An odd, uncomfortable feeling pressed outward on his chest. It was a little like fear, a little like anger. It made him restless, uncomfortable. It grew stronger, and cautiously, disbelievingly, he identified it.
It was shame.
He was ashamed of what he did. He was ashamed of what he was.
Wycherly looked down at the can in his hands and
laughed. Why should his own contempt be harder to bear than the humiliation he'd caused everyone he'd ever known? It would do as little to stop him as the contempt of others.
But I am stopping. I am. I won't open the Scotch. I'll stick to beer.
That wouldn't help. It was possible to be a toxic alcoholic on beer, wine coolers, or even cough syrup. Alcoholism was a thing of the spirit. It was a matter of intention.
Did he intend to stop? Was he using the beer to blunt the jagged edges of detox? Or was he using it to get drunk?
If you go on drinking you will die.
The inner voice was as unequivocal as a judge's sentence. Wycherly didn't even bother to argue with the truth of that; he knew it in a level below rationality. The only trouble was, he wasn't strong enough to stop, and he was damned if he was calling upon some smug sanctimonious Higher Power.
Even to save your life?
the inner voice asked, and some cold ophidian part of Wycherly's mind answered: Yes.
Deliberately—defying even himself—Wycherly opened a fourth can of beer. That made nine today plus the codeine, and he planned on more beer, more codeine, and maybe a sleeping pill later. Not bad for his first day's march toward sobriety, he supposed.
It's the thought that really counts,
Wycherly reflected mockingly. He finished the beer and threw the can on the floor to join its fellows; a petty rebellion against Luned's housekeeping. He stared into the refrigerator broodingly.
It was because of Luned that the refrigerator worked. He could not imagine what fire she'd lit under Tanner to command this kind of service, and this evidence of her devotion angered him. He didn't want Luned—or Sinah, for that matter. He wasn't sure what he wanted, but when he got his hands on it, everyone was going to be sorry, by God. Wycherly took a long pull on the fresh beer, lowering the level to the point where he'd probably be able to carry it without spilling it.
Far from drunk—but filled with that soothing hyper-clarity
that was the seductive reward of his drinking—Wycherly pulled himself to his feet. He gingerly tested his weight on the damaged ankle. It hurt profoundly but didn't give way; if he used the chair for a crutch he thought he could get as far as the bedroom.
And there was whiskey in the bedroom.
But you promised … .
Luned had been busy in here as well, and Wycherly experienced a moment of blind, murderous fury at that fact before locating his shoulder bag neatly placed beside the washbasin. He slung it onto the bed, then flung himself down beside it, scrabbling around until he was lying more or less straight on the bedclothes. He kicked off his remaining shoe and began to loosen the bandage—all he needed on top of everything else was gangrene.

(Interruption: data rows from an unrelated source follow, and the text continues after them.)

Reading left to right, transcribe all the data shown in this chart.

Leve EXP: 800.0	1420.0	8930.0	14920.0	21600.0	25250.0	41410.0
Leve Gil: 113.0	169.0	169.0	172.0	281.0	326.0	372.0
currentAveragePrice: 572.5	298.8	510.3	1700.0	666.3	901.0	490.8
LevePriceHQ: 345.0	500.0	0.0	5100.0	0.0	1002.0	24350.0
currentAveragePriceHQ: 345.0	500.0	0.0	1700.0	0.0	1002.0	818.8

The flesh over the wrenched joint was deeply indented: swollen above and below the bandage, mottled green and violet beneath it. Wycherly shucked off his pants and his torn and muddy shirt; he was grimy and sweaty and his skin burned rawly, and he wished furiously for the comforts of civilization. At least the codeine he'd taken before getting into the Jeep was finally beginning to kick in. Without even thinking about what he was doing, Wycherly pulled his shoulder bag over to him and dug through it until his fingers touched the smooth coolness of the bottle.